Extended Data Fig. 7. Correlations between markers of inflammation, senescence and epigenetic age.

(a) Correlation between baseline sputum IL-8 and predicted IR senescence (n = 29), sputum IL-8 and replicative senescence (n = 29), sputum IL-6 and predicted IR senescence (n = 27) and sputum IL-6 and replicative senescence (n = 27). (b) Correlation between baseline RoA and sputum IL-8 (n = 25) and ionizing radiation-like senescence (n = 25). Correlation between change in RoA and ionizing radiation-like senescence (n = 14) and sputum IL-8 following the intervention (n = 16). Correlations were analyzed using Person’s correlation on log-transformed data with two-sided P-values shown.

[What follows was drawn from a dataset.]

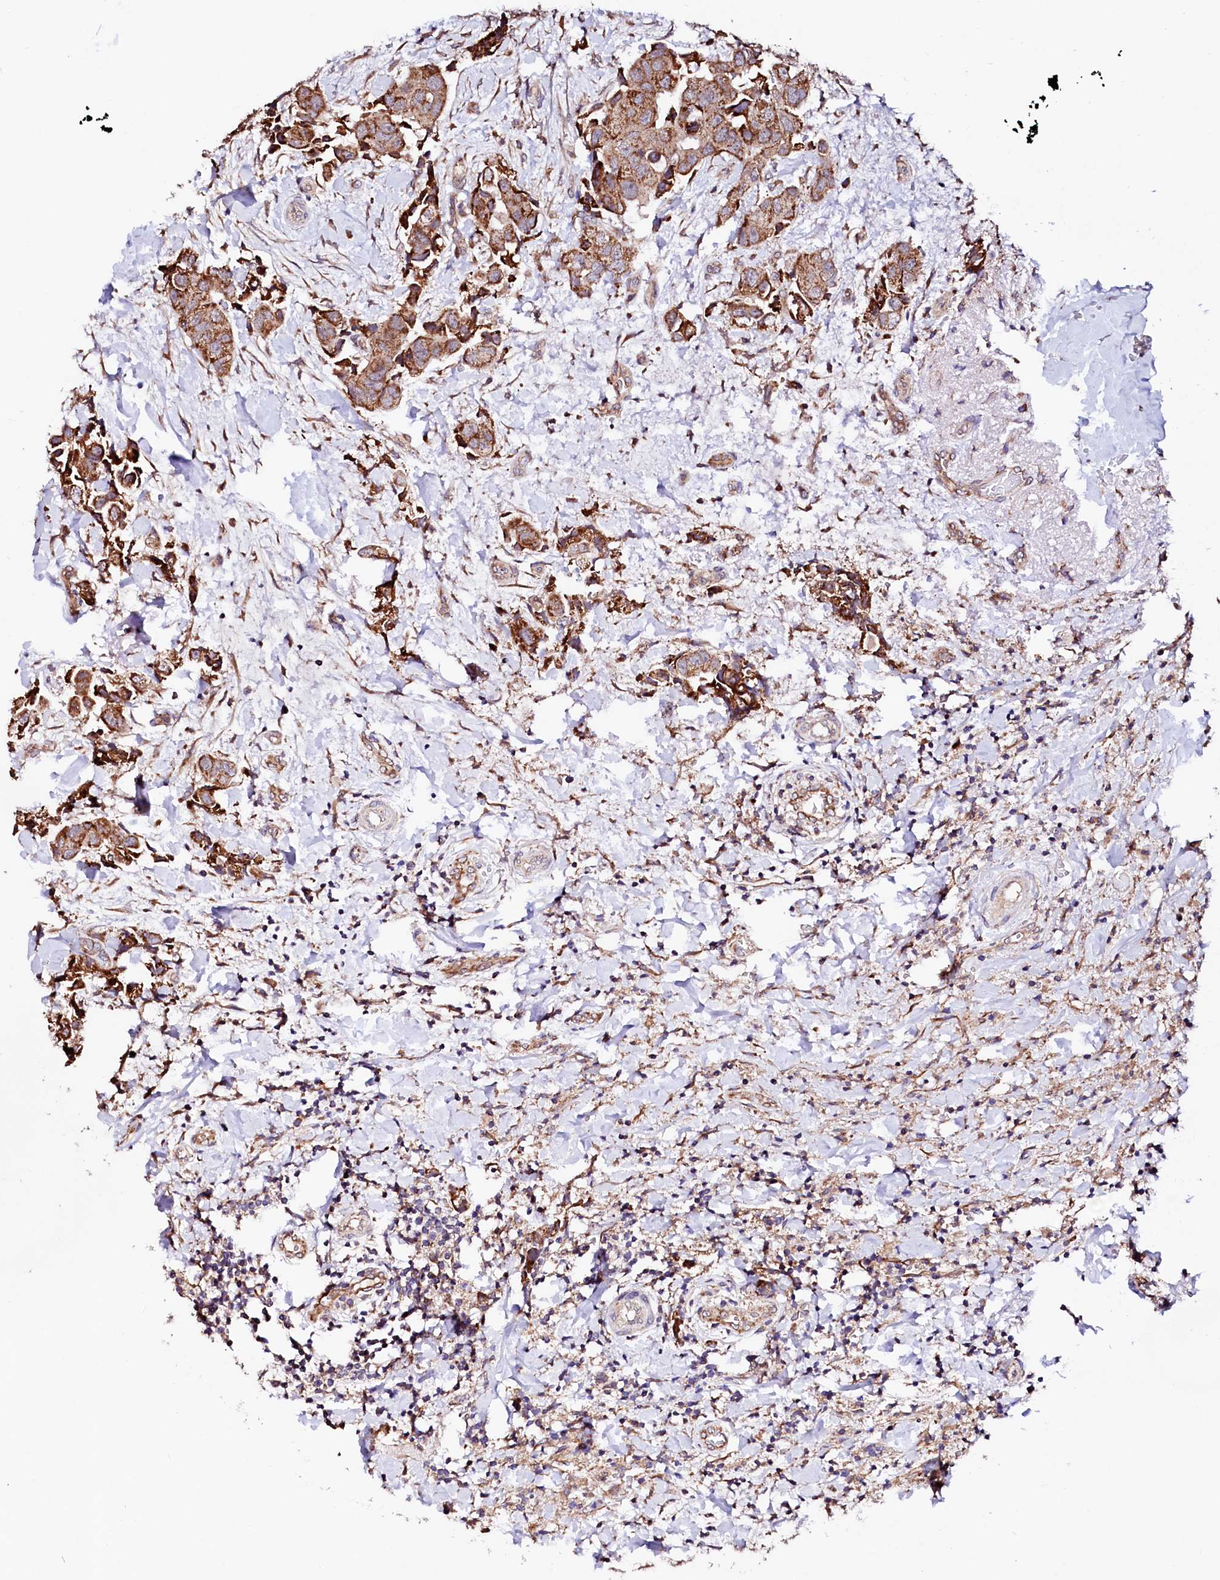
{"staining": {"intensity": "strong", "quantity": ">75%", "location": "cytoplasmic/membranous"}, "tissue": "breast cancer", "cell_type": "Tumor cells", "image_type": "cancer", "snomed": [{"axis": "morphology", "description": "Normal tissue, NOS"}, {"axis": "morphology", "description": "Duct carcinoma"}, {"axis": "topography", "description": "Breast"}], "caption": "Breast cancer stained for a protein (brown) demonstrates strong cytoplasmic/membranous positive positivity in approximately >75% of tumor cells.", "gene": "UBE3C", "patient": {"sex": "female", "age": 62}}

Extended Data Fig. 8. Effects of NR in vitro.

(a) NAD⁺ levels and cell viability in human bronchial epithelial cells (BEAS-2b) following exposure to increasing concentrations of menadione for 4 hours co-treated with or without 1 mM NR during exposure and 24 hours after exposure (mean ± standard deviation, n = 3 biological replicates). A main-effects analysis of variance (ANOVA) model was fitted to the data, and the two-tailed P-values for the effect of NR dose are shown. An unpaired t-test was used to test differences in area under the curve (AUC) survival with or without NR with a two-tailed P-value shown. (b) Probability of senescence following exposure to ionizing radiation (IR) and ultraviolet light (UV-C) in primary human fibroblasts (MRC-5, AG08498, GM22159, GM22222) treated with increasing concentrations of NR for 24 hours after exposure (mean ± standard deviation, n = 4, with each cell line used as a biological replicate). A main-effects ANOVA model was fitted to the data, and the two-tailed P-values for the effect of NR dose are shown.